The agar industry has long been established in Japan, where many seaweeds are eaten, but it increased greatly when its pro- ducts came into demand in Europe and America. It is fortunate that individual scientific initiative in this country preceded the stoppage of supplies. Dr. A. P. Orr and Dr. S. M. Marshall, of the Scottish Marine Biological Laboratory at Millport, on the Clyde, have for some time past been investigating the possibility of alternative sources of agar from British red seaweeds. Although they have only found two weeds, and these not very common, which yield agar identical with the Japanese product, they have found other commoner weeds the agar of which, after suitable treatment, gives promise of answering the same purpose. With suitable official backing there are possibilities of developing an industry which will meet our war-time needs and which might become permanently established.

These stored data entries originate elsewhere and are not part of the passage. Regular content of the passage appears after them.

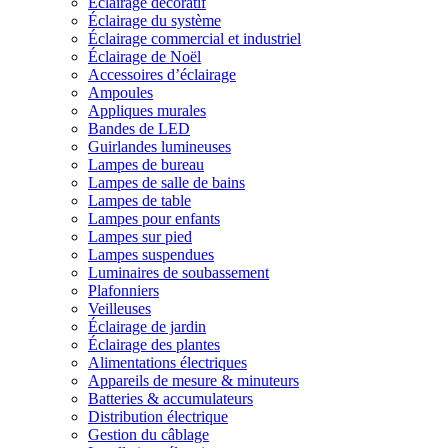
Éclairage décoratif
Éclairage du système
Éclairage commercial et industriel
Éclairage de Noël
Accessoires d’éclairage
Ampoules
Appliques murales
Bandes de LED
Guirlandes lumineuses
Lampes de bureau
Lampes de salle de bains
Lampes de table
Lampes pour enfants
Lampes sur pied
Lampes suspendues
Luminaires de soubassement
Plafonniers
Veilleuses
Éclairage de jardin
Éclairage des plantes
Alimentations électriques
Appareils de mesure & minuteurs
Batteries & accumulateurs
Distribution électrique
Gestion du câblage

There remain our inshore fisheries, some of which are actually conducted between tide-marks, but all near the shore and so largely immune from enemy action. With the rise of the great trawler industry these inevitably declined and are now nearly extinct in many areas. Possibilities of revival vary, and in some areas Admiralty regulations may be a fatal obstacle, but in others much could be done if the Government could provide nets and labour, which might well be mobile, moving from area to area with the advent of the various fisheries. One concrete example must suffice. Great shoals of sprats annually enter inshore waters. These fish are highly edible and rich in fats—a prime need, and indifferently met by the invertebrate shore-fauna. They can be sold fresh or canned or made into paste or into fish-meal. Around Weston, on the Bristol Channel, there is an .annual winter influx of these fish. They are caught between tide-marks in a variety of nets which exploit the great range of the tides. Formerly they were the object of an extensive fishery, but today only three families of fishermen remain, and they catch the merest fraction of available fish. Yet the produce of their nets has provided the bulk of the fresh fish sold in the Bristol area this winter. This harvest could be increased many times were labour and nets available over the fishing-season.
As this war progresses we are being thrown back increasingly on our local resources, and amongst these the products of our shores, though not the least, have been almost completely neglected. They can furnish additional food involving, what is important in these days, •variety in diet, nutrition for pigs and poultry and also raw materials of various kinds, including fats. Individual effort can achieve little, but some considered policy of exploitation by the Ministry of Fisheries and the Ministry of Food might well yield valuable results with relatively little expenditure of money or labour.